On Thursday, this past week, the EOS Network Foundation (ENF) announced that the EOS EVM source code has been officially open sourced. Which is something that came as no surprise to many EOS stakeholders as the ENF has a mandate of building open source software to create a more transparent and collaborative environment within the EOS and Antelope ecosystems.
Open sourcing software is a valuable contribution in our industry because it shares the same values and beliefs of decentralization. By open sourcing the EOS EVM source code it means that anyone can contribute, modify and redistribute their version of the EOS EVM as they see fit. This approach is best for pushing technology innovation and to fast track the adoption of the technology.

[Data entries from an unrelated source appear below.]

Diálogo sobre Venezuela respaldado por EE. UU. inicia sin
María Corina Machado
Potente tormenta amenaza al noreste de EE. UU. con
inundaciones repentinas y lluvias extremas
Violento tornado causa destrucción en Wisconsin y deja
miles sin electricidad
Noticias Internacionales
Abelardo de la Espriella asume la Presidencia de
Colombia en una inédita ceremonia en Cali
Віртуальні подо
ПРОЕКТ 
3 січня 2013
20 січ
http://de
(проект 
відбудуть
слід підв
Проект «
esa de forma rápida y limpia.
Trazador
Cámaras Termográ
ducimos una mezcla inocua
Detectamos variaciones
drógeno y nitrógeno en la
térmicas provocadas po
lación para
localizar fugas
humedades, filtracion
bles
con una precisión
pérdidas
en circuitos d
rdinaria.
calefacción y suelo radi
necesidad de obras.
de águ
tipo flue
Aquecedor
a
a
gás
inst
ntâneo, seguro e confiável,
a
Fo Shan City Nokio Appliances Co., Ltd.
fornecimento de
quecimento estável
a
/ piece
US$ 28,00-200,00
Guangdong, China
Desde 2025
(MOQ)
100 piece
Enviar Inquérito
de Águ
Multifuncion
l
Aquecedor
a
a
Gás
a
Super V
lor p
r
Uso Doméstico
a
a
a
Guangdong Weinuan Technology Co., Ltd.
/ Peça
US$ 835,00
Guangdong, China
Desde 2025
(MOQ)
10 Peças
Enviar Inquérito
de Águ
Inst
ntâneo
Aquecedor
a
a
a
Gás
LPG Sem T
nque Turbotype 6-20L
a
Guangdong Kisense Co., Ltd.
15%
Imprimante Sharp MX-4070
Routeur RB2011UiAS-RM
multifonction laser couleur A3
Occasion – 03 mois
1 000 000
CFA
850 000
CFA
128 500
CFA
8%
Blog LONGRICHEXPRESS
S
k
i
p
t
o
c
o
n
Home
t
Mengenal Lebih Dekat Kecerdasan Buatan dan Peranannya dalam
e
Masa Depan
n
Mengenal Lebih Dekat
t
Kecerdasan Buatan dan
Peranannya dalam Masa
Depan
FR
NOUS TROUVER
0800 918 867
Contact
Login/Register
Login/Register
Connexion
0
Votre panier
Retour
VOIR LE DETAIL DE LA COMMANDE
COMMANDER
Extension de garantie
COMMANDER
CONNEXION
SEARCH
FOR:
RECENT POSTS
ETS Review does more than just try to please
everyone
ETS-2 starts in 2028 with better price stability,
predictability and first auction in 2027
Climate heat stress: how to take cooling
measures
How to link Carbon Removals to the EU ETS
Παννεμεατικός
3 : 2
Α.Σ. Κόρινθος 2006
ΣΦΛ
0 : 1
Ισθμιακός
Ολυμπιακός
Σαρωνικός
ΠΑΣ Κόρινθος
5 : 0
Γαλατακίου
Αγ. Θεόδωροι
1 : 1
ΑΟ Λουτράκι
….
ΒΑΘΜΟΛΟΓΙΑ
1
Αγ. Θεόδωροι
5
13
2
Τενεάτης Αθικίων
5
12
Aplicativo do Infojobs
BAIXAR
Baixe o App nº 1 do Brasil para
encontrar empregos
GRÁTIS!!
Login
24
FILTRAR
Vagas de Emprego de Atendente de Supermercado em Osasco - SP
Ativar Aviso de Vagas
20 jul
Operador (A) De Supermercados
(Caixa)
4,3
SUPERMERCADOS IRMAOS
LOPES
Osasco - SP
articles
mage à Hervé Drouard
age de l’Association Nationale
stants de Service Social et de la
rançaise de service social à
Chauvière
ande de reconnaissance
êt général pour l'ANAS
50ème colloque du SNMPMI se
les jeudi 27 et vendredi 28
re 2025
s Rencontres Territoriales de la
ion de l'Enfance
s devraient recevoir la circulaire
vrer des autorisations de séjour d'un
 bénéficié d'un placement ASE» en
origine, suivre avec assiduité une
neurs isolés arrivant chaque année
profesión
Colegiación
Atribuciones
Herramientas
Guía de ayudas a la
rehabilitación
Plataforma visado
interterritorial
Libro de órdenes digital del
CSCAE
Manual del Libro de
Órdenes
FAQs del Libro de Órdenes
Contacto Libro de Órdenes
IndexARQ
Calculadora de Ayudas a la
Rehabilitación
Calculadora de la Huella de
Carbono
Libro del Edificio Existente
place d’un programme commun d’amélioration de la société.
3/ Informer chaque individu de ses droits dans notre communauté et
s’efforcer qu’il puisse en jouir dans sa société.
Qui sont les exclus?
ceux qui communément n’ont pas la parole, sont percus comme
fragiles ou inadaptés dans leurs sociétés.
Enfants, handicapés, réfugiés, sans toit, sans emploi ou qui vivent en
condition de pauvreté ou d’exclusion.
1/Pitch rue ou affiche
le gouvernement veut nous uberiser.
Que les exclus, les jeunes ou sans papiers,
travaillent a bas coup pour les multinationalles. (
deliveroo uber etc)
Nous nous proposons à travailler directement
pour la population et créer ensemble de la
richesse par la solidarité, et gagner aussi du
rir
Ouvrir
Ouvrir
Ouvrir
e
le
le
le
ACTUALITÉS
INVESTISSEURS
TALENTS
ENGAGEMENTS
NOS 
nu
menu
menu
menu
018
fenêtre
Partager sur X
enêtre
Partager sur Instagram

“The most notable impact of open sourcing the EOS EVM is enabling all Antelope blockchains to also launch their own EVM as well. With the recent release of IBC, this is important to ensuring (sic) cross chain compatibility and feature parity.” - EOS Network Foundation
For EOS EVM app developers, open sourcing also means they can run their own RPC nodes, rather than relying solely on the ENF operated nodes. It also ensures perpetuity (longevity) as open source software lasts as long as its community remains, unlike proprietary software where if the company closes then the software can no longer be updated or stops working completely.
In addition to transparency and interoperability, the open sourcing builds further trust & credibility for the EOS EVM as it allows any user to verify the source code of the EVM smart contract. Having a diverse pool of developers working independently on the EOS EVM will ultimately improve its security, affordability, and flexibility.
As of writing EOS is trading at $1.02 (down from last week’s price of $1.07). EOS is currently doing $78 million in daily trading volume, and its market cap sits at $1.1 Billion. This week sees EOS still remains in the 44th position by market cap rankings. All stats are based on CoinMarketCap data.